The utility seeks an additional $450 million annually from customers starting January 2025. This request comes on the heels of a substantial $368 million rate increase approved by the Michigan Public Service Commission (MPSC) in December, which already added approximately $6.51 to the average residential customer’s monthly bill. DTE Energy vice chairman Trevor Lauer claimed the previous rate increase would be offset by a $300 million reduction in fuel costs in 2024, potentially lowering the effective monthly increase to $2.56 for customers.
The move aligns with DTE’s recent pattern of nearly annual rate case filings, contrasting with the triennial filings of a decade ago. Critics argue that this new frequency strains consumer advocacy efforts and may lead to rapid rate increases.

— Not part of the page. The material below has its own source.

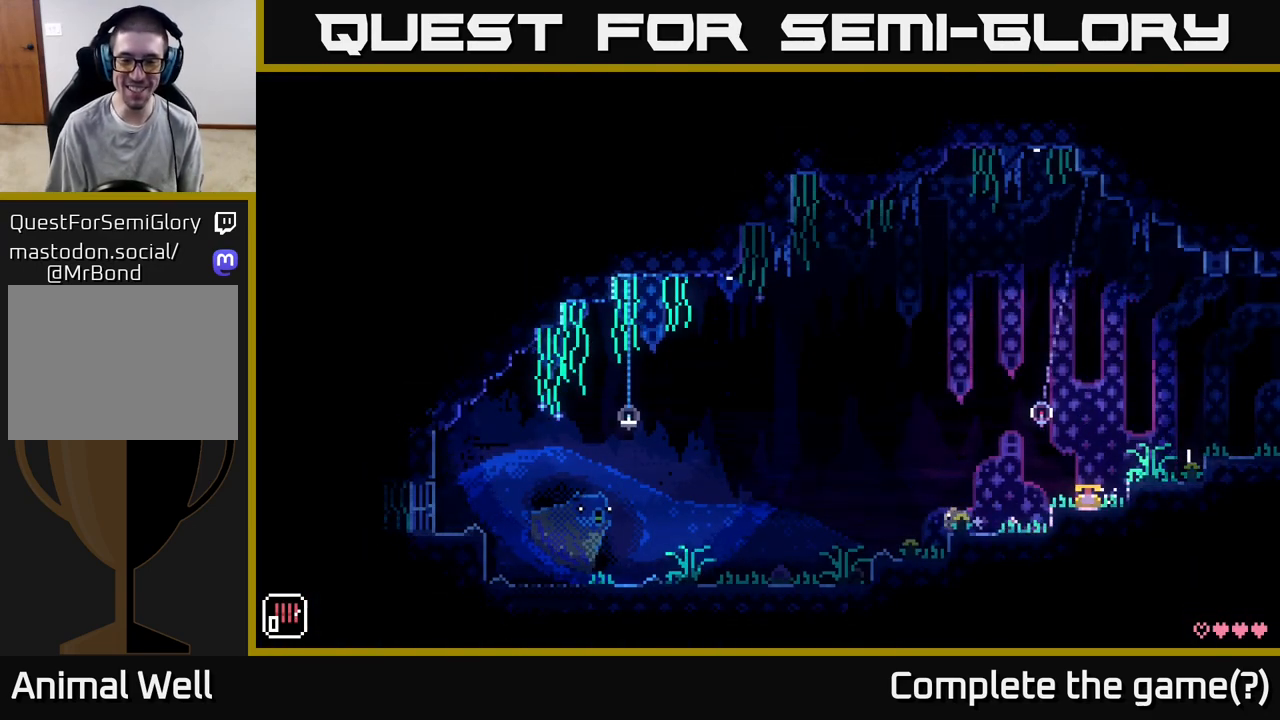
{"buttons": [], "left_stick": "left", "right_stick": "center", "events": []}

Amy Bandyk, executive director of the Citizens Utility Board of Michigan, previously told Planet Detroit that the increasingly frequent rate cases could lead to more rapid rate increases and additional costs for ratepayer advocates. “Filing more frequently gives them more opportunities to win higher rates against a more stretched-thin opposition,” Bandyk said.
State regulators’ recent approval of a 6.36% rate increase, although 40% less than DTE’s original $622 million request, has been met with mixed reactions. Advocacy groups commended the push for increased transparency and accountability. Still, they lamented the decision to maintain DTE’s return on equity rate at 9.9%, which they argue benefits shareholders at the expense of consumers, especially in low-income and minority communities.

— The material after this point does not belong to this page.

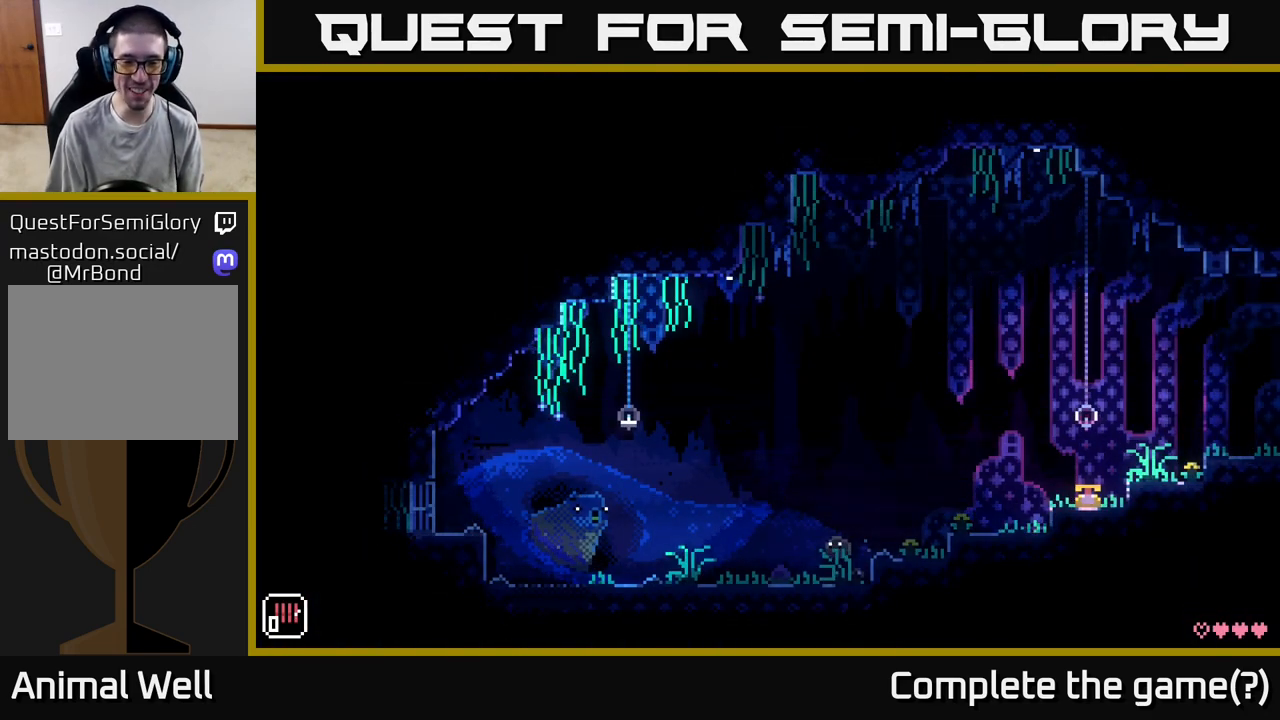
{"buttons": [], "left_stick": "right", "right_stick": "center", "events": [[250, "left_stick", "right"]]}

In response to these concerns, the MPSC has required DTE to monitor and report its grid investments and assess reliability across different customer demographics. The Commission also released a plan to link rate decisions to utility performance and reliability. However, advocates have opposed an MPSC staff proposal to charge customers a fee to reward utilities for their performance.
The City of Ann Arbor opposed the plan in a Feb. 2 filing. In the filing, city attorney Valerie Jackson wrote, “Ann Arborites are completely unwilling to pay DTE one penny more to continue to deliver reliability that doesn’t even meet the commission’s minimum standards.”
Detroit advocates have also expressed opposition to the plan. “It was a little upsetting to hear that we’re even entering into a conversation about incentives when the idea of compensation for impacted ratepayers is constantly being knocked down and not even being considered for discussion,” Rafael Mojica, program director for the energy justice nonprofit Soulardarity, said at a Feb. 12 meeting of the MPSC Financial Incentives/Disincentives Work Group.